This illustration, from Kay Nielsen's exquisite East of the Sun, West of the Moon, is one of my earliest memories. The Danish illustrator's exquisite 1914 collection of Scandinavian fairytales was one of my obsessions when I was learning to read, and the elegant prints captivated me.
Years later, I was surprised to learn that Nielsen was behind my favorite sequences in Fantasia, the "Ave Maria" and, of course, "Night on Bald Mountain".

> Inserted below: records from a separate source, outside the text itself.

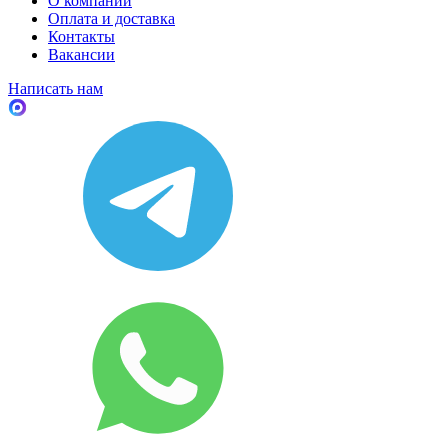
О компании
Оплата и доставка
Контакты
Вакансии
Написать нам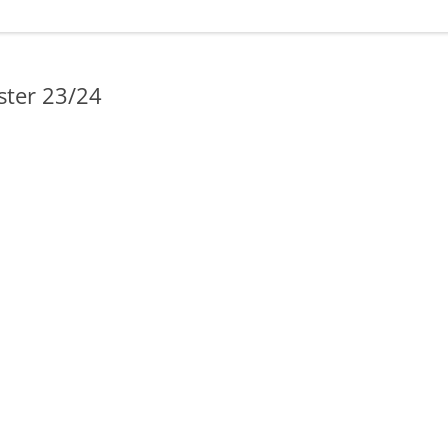
ter 23/24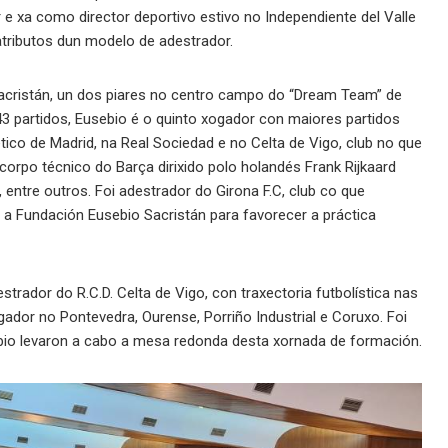
e xa como director deportivo estivo no Independiente del Valle
atributos dun modelo de adestrador.
acristán, un dos piares no centro campo do “Dream Team” de
3 partidos, Eusebio é o quinto xogador con maiores partidos
lético de Madrid, na Real Sociedad e no Celta de Vigo, club no que
rpo técnico do Barça dirixido polo holandés Frank Rijkaard
 entre outros. Foi adestrador do Girona F.C, club co que
 a Fundación Eusebio Sacristán para favorecer a práctica
strador do R.C.D. Celta de Vigo, con traxectoria futbolística nas
ador no Pontevedra, Ourense, Porriño Industrial e Coruxo. Foi
io levaron a cabo a mesa redonda desta xornada de formación.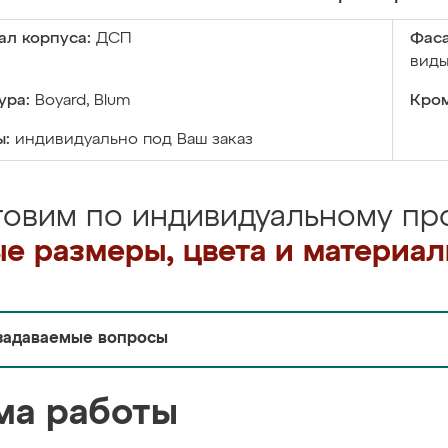
ал корпуса:
ДСП
Фаса
виды
ура:
Boyard, Blum
Кром
ы:
индивидуально под Ваш заказ
товим по индивидуальному про
е размеры, цвета и материа
задаваемые вопросы
ма работы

I don't think there's ever been anyone quite like Kay Nielsen. You might see some parallels to other Golden Age illustrators like Harry Clarke and Aubrey Beardsley - artists on the cusp of Art Nouveau. But Nielsen was a master or restraint, leaving open backgrounds of color and space which remind us of the fragility of the characters. His angular work still seems incredibly fresh.
Sadly, in spite of the huge body of work he produced in his lifetime, many of Nielsen's projects never came to fruition.

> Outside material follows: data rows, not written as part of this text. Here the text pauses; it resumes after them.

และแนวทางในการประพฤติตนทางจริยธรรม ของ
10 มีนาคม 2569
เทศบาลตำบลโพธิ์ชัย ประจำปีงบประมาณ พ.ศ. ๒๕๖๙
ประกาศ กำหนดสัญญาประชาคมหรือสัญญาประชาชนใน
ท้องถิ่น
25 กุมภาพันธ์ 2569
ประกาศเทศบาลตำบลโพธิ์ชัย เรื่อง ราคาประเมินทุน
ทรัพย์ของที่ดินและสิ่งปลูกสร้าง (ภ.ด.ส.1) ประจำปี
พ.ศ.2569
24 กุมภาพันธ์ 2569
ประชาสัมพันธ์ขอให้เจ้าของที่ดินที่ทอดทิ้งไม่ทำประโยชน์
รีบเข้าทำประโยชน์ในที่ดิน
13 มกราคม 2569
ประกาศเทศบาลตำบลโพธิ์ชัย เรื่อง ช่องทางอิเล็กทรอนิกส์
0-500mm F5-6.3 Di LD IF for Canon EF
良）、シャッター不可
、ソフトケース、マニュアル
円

Can you imagine if Disney had produced The Little Mermaid in 1940?
Illustrators have never really been accepted by the wider art world, and Nielsen passed away in poverty. He has been remembered as little more than children's entertainment. Thanks to the internet, a wider scholarly acceptance of fairytale narratives, and a more anarchic view of what constitutes art. Nielsen finally seems to be finding the fans he deserves. I know he will always have a place in my heart.